▸ TEKS
____

Pada tanggal 2 Januari 2025, Mahkamah Konstitusi (MK) mengeluarkan sebuah keputusan yang mengubah lanskap politik Indonesia.
Putusan MK ini menghapuskan ambang batas pencalonan presiden (presidential threshold) yang sebelumnya mengharuskan partai-partai politik untuk meraih 20 persen suara atau 25 persen kursi di parlemen untuk dapat mencalonkan presiden.
Kini, semua partai politik, tanpa terkecuali, dapat mencalonkan calon presiden mereka, memberikan peluang yang lebih besar bagi pluralitas dalam politik Indonesia.
Keputusan ini langsung menimbulkan banyak pertanyaan: Apakah ini sebuah langkah besar untuk demokrasi? Bagaimana dampaknya bagi partai-partai politik? Dan bagaimana peran kita sebagai warga negara dalam menghadapi pemilu yang akan datang?
Saya ingin berbagi pandangan pribadi terkait perubahan ini, sekaligus mencermati bagaimana keputusan ini akan mengubah arah politik Indonesia ke depan.
Mengapa Keputusan MK Ini Begitu Penting?
Sejak awal reformasi 1998, Indonesia telah mengalami banyak perubahan dalam sistem politik. Salah satu aspek penting yang kita lihat adalah bagaimana banyak partai politik tumbuh dan berkembang.
Namun, ada satu hal yang menjadi pembatas bagi mereka yang lebih kecil---yaitu presidential threshold. Ketentuan ini membuat hanya partai-partai besar yang bisa mencalonkan presiden, sehingga sebagian besar partai kecil tidak memiliki peluang untuk mencalonkan calon dari mereka sendiri. Tentu saja, ini membatasi pilihan pemilih dan membuat mereka terjebak dalam pola pilih "besar" atau "kecil" yang kadang kurang mencerminkan keberagaman pemikiran.
Bagi saya, menghapuskan presidential threshold adalah langkah yang membuka peluang bagi demokrasi yang lebih inklusif. Semua partai politik sekarang memiliki hak yang sama untuk mengusung calon presiden. Ini adalah peluang bagi wajah-wajah baru dan ide-ide segar untuk tampil di depan publik.
Tidak hanya itu, dengan lebih banyak calon presiden yang muncul, pemilih bisa mendapatkan pilihan yang lebih beragam, bukan hanya terbatas pada dua atau tiga pilihan saja.

____

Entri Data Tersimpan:
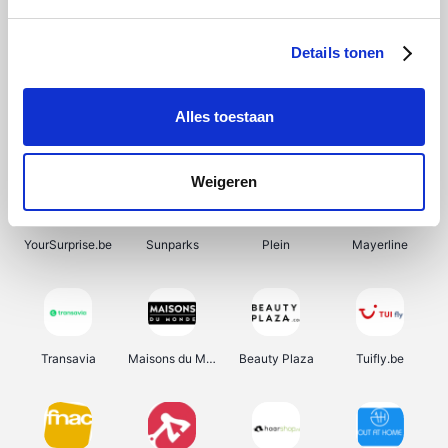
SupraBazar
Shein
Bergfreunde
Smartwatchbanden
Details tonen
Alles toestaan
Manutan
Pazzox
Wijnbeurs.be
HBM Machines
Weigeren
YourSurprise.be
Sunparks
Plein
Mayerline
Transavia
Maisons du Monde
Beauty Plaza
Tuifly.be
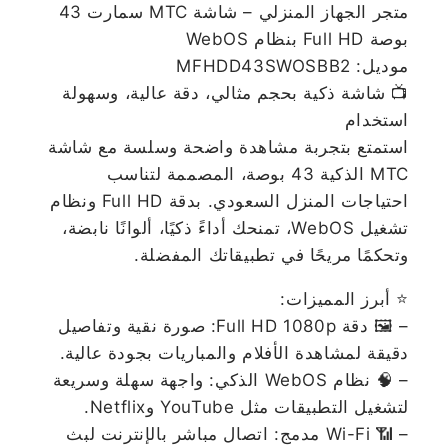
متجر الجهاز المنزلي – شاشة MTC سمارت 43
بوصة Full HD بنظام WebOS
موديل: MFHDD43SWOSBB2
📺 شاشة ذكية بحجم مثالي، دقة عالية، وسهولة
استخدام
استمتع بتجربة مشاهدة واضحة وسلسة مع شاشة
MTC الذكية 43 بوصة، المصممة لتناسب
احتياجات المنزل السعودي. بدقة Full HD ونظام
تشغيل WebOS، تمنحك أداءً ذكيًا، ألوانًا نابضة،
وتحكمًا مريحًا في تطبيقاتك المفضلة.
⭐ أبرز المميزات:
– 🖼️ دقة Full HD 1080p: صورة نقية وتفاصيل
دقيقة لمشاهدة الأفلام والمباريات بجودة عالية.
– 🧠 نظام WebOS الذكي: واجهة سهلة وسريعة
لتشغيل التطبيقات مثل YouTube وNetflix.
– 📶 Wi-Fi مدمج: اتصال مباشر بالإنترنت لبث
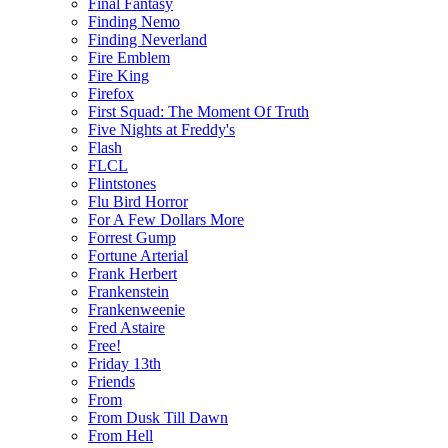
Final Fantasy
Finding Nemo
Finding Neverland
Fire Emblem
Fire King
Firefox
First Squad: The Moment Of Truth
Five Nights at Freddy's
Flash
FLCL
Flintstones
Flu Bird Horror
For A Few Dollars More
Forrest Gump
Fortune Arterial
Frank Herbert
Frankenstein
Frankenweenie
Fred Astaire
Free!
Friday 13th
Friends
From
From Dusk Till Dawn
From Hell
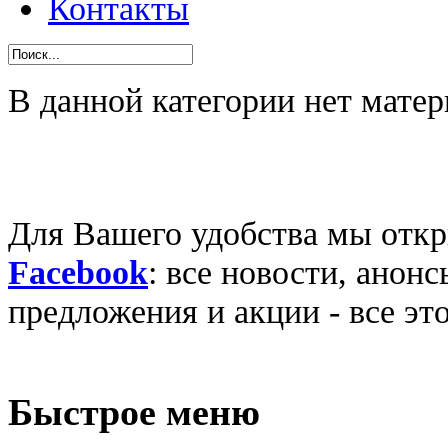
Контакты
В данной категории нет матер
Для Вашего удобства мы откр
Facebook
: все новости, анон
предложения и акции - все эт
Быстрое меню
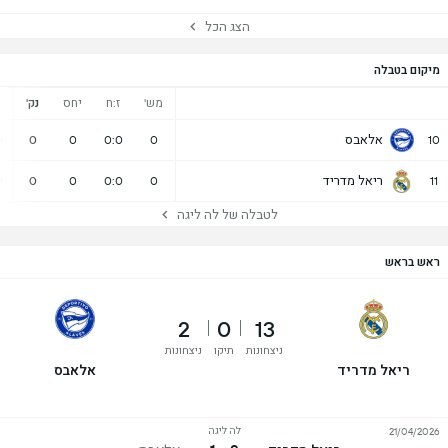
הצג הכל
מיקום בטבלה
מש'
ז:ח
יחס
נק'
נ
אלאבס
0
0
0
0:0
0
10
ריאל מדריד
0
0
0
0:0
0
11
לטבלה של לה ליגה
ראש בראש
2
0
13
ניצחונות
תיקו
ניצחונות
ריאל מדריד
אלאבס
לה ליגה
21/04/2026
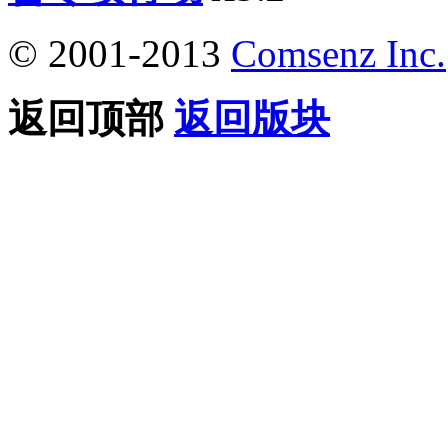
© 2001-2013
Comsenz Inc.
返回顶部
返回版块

____

▸ KETENTUAN TUGAS
- A) Tolong ulangi tanpa perubahan baris-baris dalam daftar, mulai dari baris yang memuat "Final Fantasy" dan berhenti setelah baris yang memuat "Frankenstein".
- B) Lanjutkan teks tentang putusan MK yang menghapus ambang batas pencalonan presiden, dimulai setelah kalimat terakhirnya.

▸ JAWABAN LATIHAN
- A)
Final Fantasy
Finding Nemo
Finding Neverland
Fire Emblem
Fire King
Firefox
First Squad: The Moment Of Truth
Five Nights at Freddy's
Flash
FLCL
Flintstones
Flu Bird Horror
For A Few Dollars More
Forrest Gump
Fortune Arterial
Frank Herbert
Frankenstein

- B)
Menyaksikan Dinamika Politik yang Lebih Berwarna
Bagi saya, politik Indonesia selalu penuh dengan dinamika yang menarik. Ada saat-saat ketika kita bisa berdiskusi dengan penuh semangat, tetapi ada juga saat-saat ketika kepentingan politik mengubah wajah persahabatan.
Saya sendiri, meskipun sangat tertarik pada dunia politik, memilih untuk tidak bergabung dengan partai manapun. Pengalaman pribadi saya menunjukkan bahwa dalam politik, sering kali kita harus siap dengan perubahan aliansi yang sangat cepat. Dalam sekejap, kita bisa berteman di pagi hari, berlawanan di siang hari, lalu bertemu kembali dengan senyuman di sore hari. Kepentingan adalah segalanya dalam politik.
Sebagai orang yang melihatnya dari luar, saya merasakan bahwa meskipun politik Indonesia penuh dengan pergeseran dan dinamika kepentingan, keputusan MK ini memberikan kita ruang untuk melihat lebih banyak pilihan dan suara yang sebelumnya terpinggirkan.
Kita sekarang bisa berharap bahwa lebih banyak calon yang bisa menawarkan perspektif baru, tanpa harus terbatas pada politik koalisi yang sering kali hanya memihak segelintir pihak.
Berkaca pada Pengalaman: Antara Idealism dan Realitas
Saya mengingat kembali masa-masa awal reformasi 1998, ketika banyak dari kita merasa bahwa saat itu adalah waktu yang tepat untuk bergerak dalam dunia politik. Namun, meskipun hampir saja saya bergabung dengan sebuah partai politik, saya akhirnya memilih untuk tetap di luar partai.
Saya merasa bahwa dunia politik yang sarat dengan kepentingan bisa mengaburkan idealisme saya. Kepentingan politik sering kali mengubah teman menjadi lawan, dan bahkan teman yang menjadi lawan pun bisa kembali menjadi teman lagi---tergantung siapa yang berada di posisi yang lebih kuat. Hal ini membuat saya berpikir dua kali sebelum benar-benar terjun.
Meskipun saya tidak terlibat dalam politik secara langsung, saya tetap menyadari betapa pentingnya bagi kita semua untuk menjaga agar demokrasi tetap berjalan sehat. Dengan dihapuskannya presidential threshold, kita memang memasuki fase yang lebih terbuka dalam dunia politik.
Namun demikian, saya juga berharap bahwa banyaknya calon presiden yang muncul tidak menjadikan pemilu hanya ajang persaingan tanpa substansi. Pemilih perlu lebih cerdas memilih calon yang bukan hanya didorong oleh kepentingan partai, tetapi juga memiliki komitmen untuk bekerja demi kepentingan bangsa.
Menyongsong Pemilu 2029: Lebih Banyak Pilihan, Lebih Banyak Tanggung Jawab
Pemilu 2029 akan menjadi ajang yang penuh warna. Kita mungkin akan melihat lebih banyak wajah di lembar surat suara, dan itu adalah sesuatu yang patut disyukuri. Namun, di balik semua itu, kita juga harus menyadari bahwa semakin banyak pilihan, semakin besar pula tanggung jawab kita sebagai pemilih.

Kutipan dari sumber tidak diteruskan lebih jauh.